My wife, Rita, has long considered “The Creature From the Black Lagoon” to be the scariest movie ever made. For those who don’t remember it, it’s the 1954 horror film about a scientific expedition that encounters a dangerous humanoid amphibious fish-creature while traveling up the Amazon River. The monster is portrayed by a guy in a silly rubber suit and the production values are pretty cheesy.

It’s odd that Rita – or anyone for that matter – would be frightened by this B-movie, especially since she’s seen far more shocking and gruesome fare during the more than 20 years she served as film critic for the Washington Post. Nonetheless, she’s been terrified by this crappy feature since her mother took her to see it when she was a young girl at the only theater in her small town.  

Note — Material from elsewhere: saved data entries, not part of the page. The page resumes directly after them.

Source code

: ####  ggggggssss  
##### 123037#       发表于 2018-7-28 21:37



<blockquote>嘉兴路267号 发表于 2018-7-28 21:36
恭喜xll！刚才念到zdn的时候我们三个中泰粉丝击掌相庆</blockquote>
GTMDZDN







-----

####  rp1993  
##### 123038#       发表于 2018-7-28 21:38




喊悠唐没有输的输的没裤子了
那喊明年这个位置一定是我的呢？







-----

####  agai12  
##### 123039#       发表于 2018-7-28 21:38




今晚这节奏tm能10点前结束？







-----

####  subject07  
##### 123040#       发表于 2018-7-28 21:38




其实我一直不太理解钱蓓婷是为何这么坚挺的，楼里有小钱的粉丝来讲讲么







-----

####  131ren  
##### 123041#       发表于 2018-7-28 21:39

For the first few years we were together, she would never allow her arms or legs to hang over the side of the bed because she was certain an monster would emerge from the dust bunnies below and pull her down.  

One Saturday afternoon a while back, I came across the film on cable and started watching it. It was exactly as I’d remembered it – laughable. I called upstairs to Rita, begging her to come down and put this fear to rest. Reluctantly, she sat beside me tensely.  

A few minutes later, it came to a scene where Julia Adams, playing the role of “the damsel in distress,” lounging in a bathing suit on the deck of the ship in the steamy lagoon. All of a sudden, the monster’s hand appears and grabs the ship’s railing.  

Rita gasps.  

And as the monster’s other hand grabs hold and he pulls himself onto the deck to crawl toward the reclining damsel, the camera gradually pulls back to reveal more and more of the side of the boat, as the name of the ship is revealed in four-foot-high letters... 

R... I... T... A.

Surprisingly, that movie no longer scares her.

 

Comments(1)

Anonymous
Anonymous

i dont know. i thought the production values were great. the locations especailly were very realistic.i deff get the feeling of beign on the amazon.as far as the rubber suit...how else would you show a scaley reptile creature?cgi?rubber suits and makeup always look bettetr than cgi. plus a scary guy ina rubber suit is scarier than a computer graphic.at least its real!